THE TASK: From the first line to the last, restate the data exactly, leaving out the images.

(Records from a dataset)
○ ○ ○ ○ ○ ○ ○

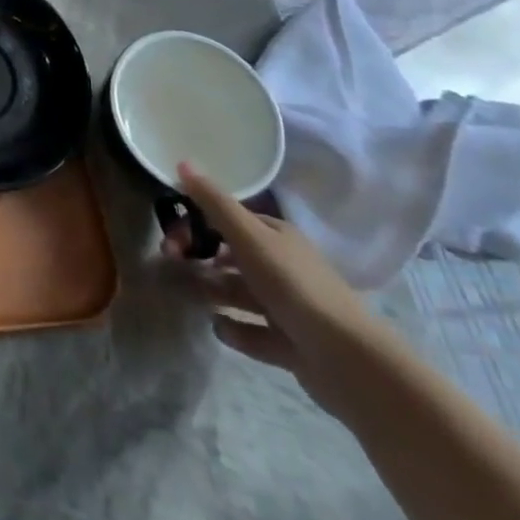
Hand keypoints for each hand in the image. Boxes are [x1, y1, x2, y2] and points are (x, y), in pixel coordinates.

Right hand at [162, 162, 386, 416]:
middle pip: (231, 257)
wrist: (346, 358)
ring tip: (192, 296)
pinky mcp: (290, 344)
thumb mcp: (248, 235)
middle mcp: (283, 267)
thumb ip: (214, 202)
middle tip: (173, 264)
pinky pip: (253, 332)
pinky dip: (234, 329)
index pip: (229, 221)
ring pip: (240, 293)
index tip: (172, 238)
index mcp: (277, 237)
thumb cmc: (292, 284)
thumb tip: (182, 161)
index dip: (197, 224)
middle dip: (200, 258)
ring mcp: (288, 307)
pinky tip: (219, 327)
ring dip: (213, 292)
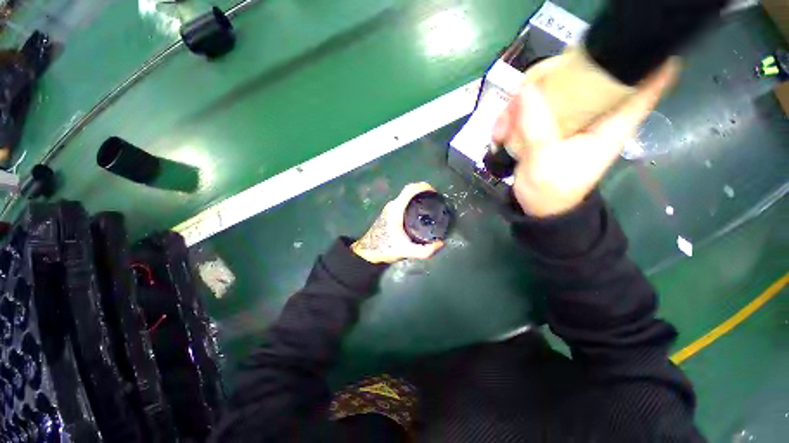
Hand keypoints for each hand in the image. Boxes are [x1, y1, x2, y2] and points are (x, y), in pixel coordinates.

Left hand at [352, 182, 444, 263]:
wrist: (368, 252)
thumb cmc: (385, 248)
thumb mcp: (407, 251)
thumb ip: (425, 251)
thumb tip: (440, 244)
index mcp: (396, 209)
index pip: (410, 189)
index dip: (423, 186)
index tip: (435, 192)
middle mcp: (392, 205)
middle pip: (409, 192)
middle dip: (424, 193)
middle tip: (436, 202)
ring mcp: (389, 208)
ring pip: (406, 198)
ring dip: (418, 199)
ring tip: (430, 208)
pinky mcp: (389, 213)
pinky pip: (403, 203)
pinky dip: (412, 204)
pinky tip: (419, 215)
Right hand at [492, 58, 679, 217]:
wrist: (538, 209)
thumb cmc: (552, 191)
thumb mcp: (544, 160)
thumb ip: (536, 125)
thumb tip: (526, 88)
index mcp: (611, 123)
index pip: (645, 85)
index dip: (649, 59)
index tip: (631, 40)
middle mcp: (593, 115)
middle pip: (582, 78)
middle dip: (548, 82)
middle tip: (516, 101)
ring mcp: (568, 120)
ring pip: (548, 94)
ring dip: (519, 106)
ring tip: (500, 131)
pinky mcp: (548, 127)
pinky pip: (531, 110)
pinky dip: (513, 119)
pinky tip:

○ ○ ○ ○ ○ ○ ○

EXERCISE RESPONSE:
Hand keypoints for each hand in the image. Boxes are [x1, y1, x2, y2] and points are (x, y), in pixel coordinates.

Right hand at [162, 162, 386, 416]:
middle pip: (231, 257)
wrist: (346, 358)
ring tip: (192, 296)
pinky mcp: (290, 344)
thumb mcp: (248, 235)
middle mcp: (283, 267)
thumb ip: (214, 202)
middle tip: (173, 264)
pinky pip: (253, 332)
pinky dip: (234, 329)
index pip: (229, 221)
ring pip: (240, 293)
index tip: (172, 238)
index mcp: (277, 237)
thumb cmc: (292, 284)
thumb tip: (182, 161)
index dip: (197, 224)
middle dip: (200, 258)
ring mcp: (288, 307)
pinky tip: (219, 327)
ring dip: (213, 292)
Hand keypoints for each hand in the image. Boxes are [x1, y1, x2, y2] and points are (x, y), in pixel coordinates.

Left hand at [352, 182, 444, 263]:
wrist: (368, 252)
thumb cmc: (385, 248)
thumb mcp: (407, 251)
thumb ip: (425, 251)
thumb tip: (440, 244)
index mcp: (396, 209)
index pip: (410, 189)
index dip: (423, 186)
index tip: (435, 192)
middle mcp: (392, 205)
middle pip: (409, 192)
middle dip: (424, 193)
middle tip: (436, 202)
ring mcp: (389, 208)
ring pip: (406, 198)
ring dip: (418, 199)
ring tip: (430, 208)
pinky mcp: (389, 213)
pinky pip: (403, 203)
pinky dip: (412, 204)
pinky tip: (419, 215)
Right hand at [492, 58, 679, 217]:
wrist: (538, 209)
thumb cmc: (552, 191)
thumb mcp: (544, 160)
thumb ip: (536, 125)
thumb tip: (526, 88)
index mcp: (611, 123)
index pip: (645, 85)
index dip: (649, 59)
index tip: (631, 40)
middle mcp: (593, 115)
middle pip: (582, 78)
middle dip: (548, 82)
middle tip: (516, 101)
ring mcp: (568, 120)
ring pip: (548, 94)
ring dip: (519, 106)
ring tip: (500, 131)
pinky mcp: (548, 127)
pinky pip: (531, 110)
pinky dip: (513, 119)
pinky tip:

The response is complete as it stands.